IF you’re looking for elegant lunch options, there’s a French-Italian restaurant offering weekday set menus.
Diners can choose from six starters, seven mains and five desserts at Nizza restaurant, Sofitel Kuala Lumpur in Damansara Heights.
Included in the choice of starters is a trip to the salad bar where one can snip fresh greens like kale, mesclun lettuce, pak choy, romaine and lollo rossa from hydroponic pots.
There’s an array of salad toppings like roasted eggplant, zucchini, carrots, mushroom ragout and pickled shallots.
The eggplant, marinated overnight in olive oil, and mushrooms cooked with olive oil, garlic and black pepper, add flavour and texture to the crunchy greens. As do the croutons and shredded cheese.
A slight smoky aftertaste in the roasted vegetables is imparted from cooking in a wood-charcoal oven.
Coming from the same oven is the tomato-rich Margherita pizza with its base that’s soft to the bite but toasty crisp on the outside.
Although this is a vegetarian dish, diners may be fooled into thinking there may be slices of pepperoni hidden under the thick tomato sauce. We found out that the “meaty” texture is from mozzarella melting over the sliced tomatoes.
Nizza’s kitchen adds flavour combinations in a very artful way. For example, peppery arugula leaves heighten the sweetness of the Black Angus beef carpaccio or by placing a strawberry and ginger jelly on a mousse of foie gras.

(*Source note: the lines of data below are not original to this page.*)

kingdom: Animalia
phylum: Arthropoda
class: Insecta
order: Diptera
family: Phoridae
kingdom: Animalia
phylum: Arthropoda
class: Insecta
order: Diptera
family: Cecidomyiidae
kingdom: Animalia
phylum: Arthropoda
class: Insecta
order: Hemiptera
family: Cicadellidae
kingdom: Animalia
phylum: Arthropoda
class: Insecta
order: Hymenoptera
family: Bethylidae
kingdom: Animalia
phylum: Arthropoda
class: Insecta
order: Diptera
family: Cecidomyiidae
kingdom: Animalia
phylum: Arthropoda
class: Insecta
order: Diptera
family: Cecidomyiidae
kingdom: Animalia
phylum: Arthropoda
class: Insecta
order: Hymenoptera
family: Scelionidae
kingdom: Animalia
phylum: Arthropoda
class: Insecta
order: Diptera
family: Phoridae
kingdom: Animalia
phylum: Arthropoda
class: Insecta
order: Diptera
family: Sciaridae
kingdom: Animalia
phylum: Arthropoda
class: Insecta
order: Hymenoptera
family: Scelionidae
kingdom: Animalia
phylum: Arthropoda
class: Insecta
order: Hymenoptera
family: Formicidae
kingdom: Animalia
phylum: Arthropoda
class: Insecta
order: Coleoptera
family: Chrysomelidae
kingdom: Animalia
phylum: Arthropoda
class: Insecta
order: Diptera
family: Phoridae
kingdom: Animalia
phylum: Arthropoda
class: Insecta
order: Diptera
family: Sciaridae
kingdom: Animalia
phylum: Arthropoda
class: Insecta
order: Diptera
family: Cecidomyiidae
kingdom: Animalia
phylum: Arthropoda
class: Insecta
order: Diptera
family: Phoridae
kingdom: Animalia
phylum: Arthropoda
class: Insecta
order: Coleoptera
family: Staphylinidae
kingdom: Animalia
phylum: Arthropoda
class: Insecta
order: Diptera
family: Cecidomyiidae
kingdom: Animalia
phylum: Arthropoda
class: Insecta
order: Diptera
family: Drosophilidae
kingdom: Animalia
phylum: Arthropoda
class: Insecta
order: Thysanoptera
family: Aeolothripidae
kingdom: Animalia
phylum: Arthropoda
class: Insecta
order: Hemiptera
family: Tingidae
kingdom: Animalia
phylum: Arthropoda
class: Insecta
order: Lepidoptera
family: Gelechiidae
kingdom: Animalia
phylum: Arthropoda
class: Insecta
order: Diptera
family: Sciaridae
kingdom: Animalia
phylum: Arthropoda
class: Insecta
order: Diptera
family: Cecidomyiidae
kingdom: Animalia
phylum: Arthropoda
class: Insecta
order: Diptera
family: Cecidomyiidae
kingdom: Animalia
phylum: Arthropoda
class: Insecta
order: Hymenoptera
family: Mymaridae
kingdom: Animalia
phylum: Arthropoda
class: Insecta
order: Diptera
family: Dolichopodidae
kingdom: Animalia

This creativity is attributed to culinary director Roland Hamidouche’s rich culinary background.
The 38-year-old Parisian chef’s cooking style fuses French techniques with Mediterranean influences.
Hamidouche, who is known to enjoy cooking meat using the sous vide, began his career at age 14 at his father’s restaurant in Paris. By 21, he had already worked in 10 countries.
Describing the Nizza lunch menu as “refined”, Hamidouche said the focus was on produce and ingredients.
In the foie gras mousse starter for example, to retain the full flavours of the goose liver, it is cooked in a sous vide water bath for 12 minutes at 65°C before being mixed with cooking cream and turned into a mousse.
Hamidouche favours sous vide cooking for its flavour-retention qualities.
To reduce the cloying richness that is characteristic of foie gras, balsamic vinegar and strawberries give the dish a sweet-and-sour element.
From the mains, seared sea bass Grenobloise is surrounded by a bright yellow, frothy emulsion that’s made with aerated clam stock and olive oil mixed with a bit of lecithin.
To ensure diners taste the browned butter sauce that’s augmented with capers, the fish is set atop a bed of black organic rice to absorb the sauce.
Another main dish to look out for is the Provençale chicken breast which comes with a serving of Borlotti beans and a dollop of mashed potato.
Cooked sous vide style for 30 minutes at 72°C, the free-range chicken with tomatoes, garlic and olive oil, is tender.
What’s outstanding are the beans, which deliver a burst of rich flavour.
We were told that they had been simmered in a chicken stock with carrots and herbs like rosemary and tarragon.
For dessert, the light, velvety tiramisu has many fans.
Hamidouche said gelatin was used to stabilise cream made from whipped egg yolks and mascarpone.
The set lunch menus, which offer two courses for RM78 and three for RM98, are subject to government tax and include one mocktail or tea.
NIZZA, Level 3, Sofitel Kuala Lumpur, 6 Jalan Damanlela, Bukit Damansara, Kuala Lumpur.
Tel: 03-2272 6688. Business hours: noon to 3pm (on weekdays only) and 6pm to 10.30pm. Closed on Tuesdays.
This is the writer’s personal observation and not an endorsement by StarMetro.